# WHAT YOU ARE ASKED TO DO:
Within the entries below, find the portion that opens with the line containing "any time, including" and closes with the line containing "SUBSCRIBE TO OUR NEWSLETTER". Retype that portion exactly and only.
+---+
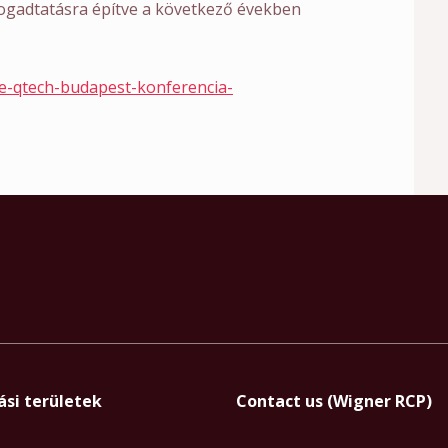
ogadtatásra építve a következő években
-qtech-budapest-konferencia-
ási területek
Contact us (Wigner RCP)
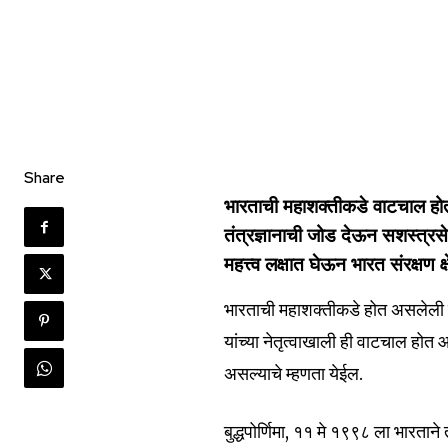
Share
भारताची महाशक्तीकडे वाटचाल होत आ
तंत्रज्ञानाची जोड देऊन सशस्त्र
महत्त्व लक्षात घेऊन भारत संरक्षण क
भारताची महाशक्तीकडे होत असलेली व
यांच्या नेतृत्वाखाली ही वाटचाल होत
असल्याचे म्हणता येईल.
बुद्ध‌पोर्णिमा, ११ मे १९९८ ला भारता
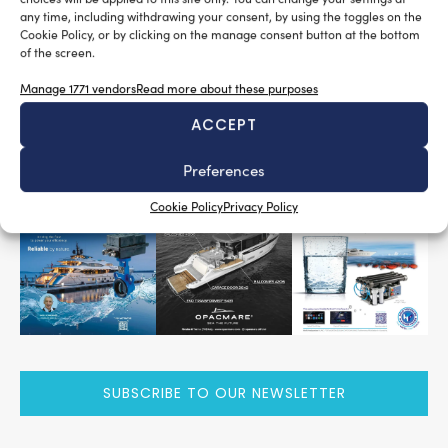
consentito di prevedere un corretto accesso anche ad
any time, including withdrawing your consent, by using the toggles on the
anziani o persone con piccoli problemi deambulatori.
Cookie Policy, or by clicking on the manage consent button at the bottom
of the screen.
Tag:
Barca Lariana
Camera di Commercio del Lario
Manage 1771 vendors
Read more about these purposes
KeyFrameStudio
Lariocab
Taxi boat
ACCEPT
READ THE MAGAZINE
Preferences
Cookie Policy
Privacy Policy
SUBSCRIBE TO OUR NEWSLETTER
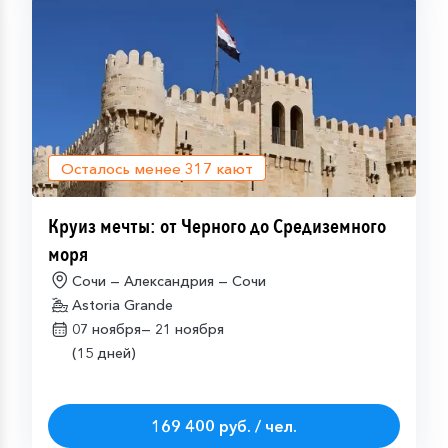
Осталось менее
317
кают
Круиз мечты: от Черного до Средиземного
моря
Сочи — Александрия — Сочи
Astoria Grande
07 ноября—
21 ноября
(15 дней)
169 400 руб. / чел.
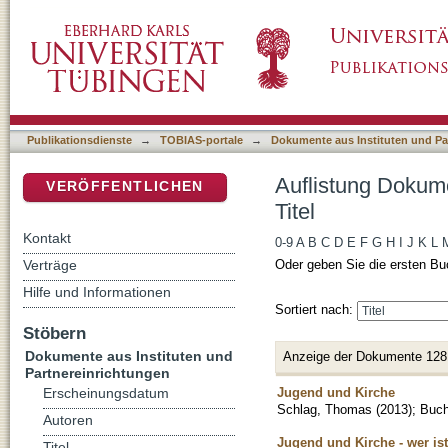
Auflistung Dokumente aus Instituten und Part
DSpace Repositorium (Manakin basiert)
Publikationsdienste
→
TOBIAS-portale
→
Dokumente aus Instituten und Pa
Auflistung Dokume
VERÖFFENTLICHEN
Titel
Kontakt
0-9
A
B
C
D
E
F
G
H
I
J
K
L
Verträge
Oder geben Sie die ersten Bu
Hilfe und Informationen
Sortiert nach:
Stöbern
Dokumente aus Instituten und
Anzeige der Dokumente 128
Partnereinrichtungen
Jugend und Kirche
Erscheinungsdatum
Schlag, Thomas
(
2013
)
;
Buc
Autoren
Jugend und Kirche - wer is
Titel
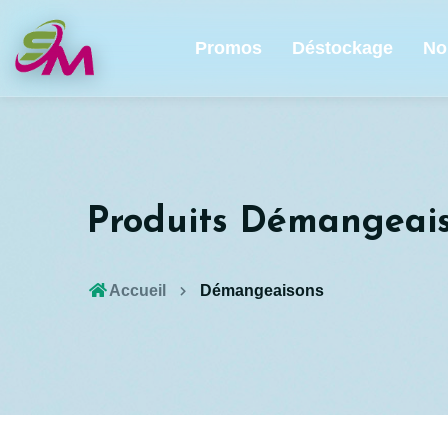
Promos
Déstockage
No
Produits Démangeai
Accueil
Démangeaisons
+---+
# YOUR SOLUTION:
any time, including withdrawing your consent, by using the toggles on the
anziani o persone con piccoli problemi deambulatori.
Cookie Policy, or by clicking on the manage consent button at the bottom
of the screen.
Tag:
Barca Lariana
Camera di Commercio del Lario
Manage 1771 vendors
Read more about these purposes
KeyFrameStudio
Lariocab
Taxi boat
ACCEPT
READ THE MAGAZINE
Preferences
Cookie Policy
Privacy Policy
SUBSCRIBE TO OUR NEWSLETTER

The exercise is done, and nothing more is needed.